An Amazing Future Migraine Surgery?
Although this surgery isn’t likely to cure thousands more or completely change the landscape of migraine treatment, it is actually pretty amazing.
It’s actually a new way of doing something that we’ve been able to do for decades – and longer. Let me explain.
Migraine surgery tends to be a more drastic solution for people with chronic migraine who don’t respond well to the many other non-surgical and even non-drug solutions that are available. One of these surgeries involves actually decapacitating nerves that seem to be communicating your headache pain. There are several different ways to do this.
Now, when you think of surgery, you probably think of cutting open skin or cutting through bone. Today, we have some amazing “minimally invasive” surgeries, where surgeons can accomplish amazing things through only a small incision in the skin.
Take for example “pulsed radiofrequency ablation” (PRA). Pulsed radiofrequency treatments for pain started to replace an older method in the 1990s, because it was less invasive. In this surgery for migraine, a probe is inserted through the skin, and radio waves create heat, which basically burns a nerve. If this nerve is involved in transmitting headache pain – simply, it will no longer be able to do its job. For many patients (though not all), this can mean significant headache relief.
This relief is usually temporary, because the nerves usually regenerate. But it is relief that can last for months. So for some patients, this minimally invasive procedure can be a life-changer. (Read more about radiofrequency ablation for migraine here.)
There are other surgical methods that affect the nerves, but the new one that’s being investigated now is called pulsed focused ultrasound (PFU). And here’s the amazing part – no incision is needed to use this treatment. Like “magic”, it can decapacitate the nerves from outside the body, without inserting a probe, and without damaging the skin, or other parts of the body on the way to its target.

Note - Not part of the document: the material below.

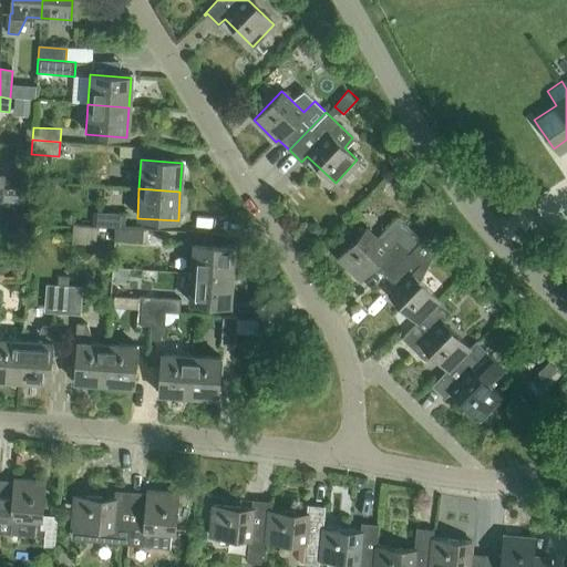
[(112,229),(123,228),(124,216),(95,214),(94,227),(112,229)]
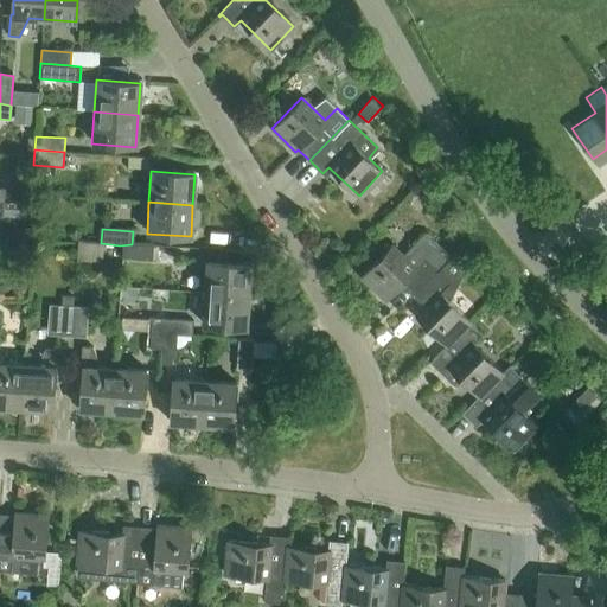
[(413,294),(438,268),(436,268),(448,255),(423,231),(402,253),(393,243),(360,275),(384,298),(401,281),(413,294)]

You’ve heard of ultrasound. It has many uses, including taking those amazing 3D images of unborn babies, so that Dad and Mom can discuss who the little gal or guy looks like. As you know, we want to be very gentle with Mom and baby, and ultrasound waves are perfect because they’re not damaging tissue.

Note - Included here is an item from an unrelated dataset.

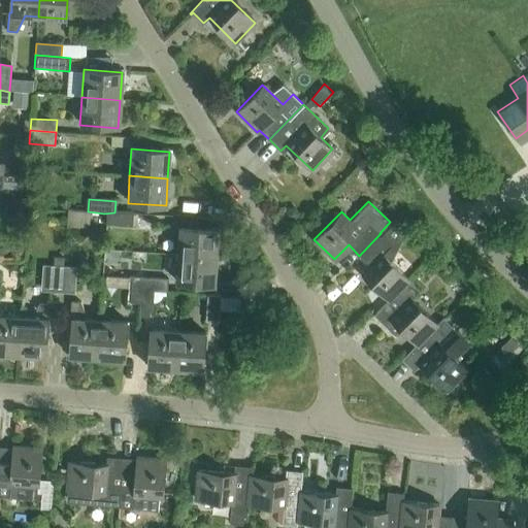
[(90,212),(67,210),(66,226),(88,228),(90,212)]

But ultrasound can do more than take pictures. If there are more focused waves, it can do what PRA does – and disable a nerve. So here’s what happens – (harmless) waves come from various directions, passing through the tissue. They can meet at a precise location (the nerve), and affect only that nerve, and nothing else.
PFU is already being used for Parkinson’s Tremor. In this case, it’s focused on specific areas of the brain – again, an amazing breakthrough, because it can pass through other parts of the brain and focus on one tiny precise area.
This type of surgery may have applications beyond nerves. Could “brain surgery” be used to treat migraine, and other pain conditions?
This isn’t a treatment you’ll be able to use in the near future. But it is amazing to see the treatments that are being developed to treat a number of conditions – treatments that only a few years ago would truly seem like “magic”.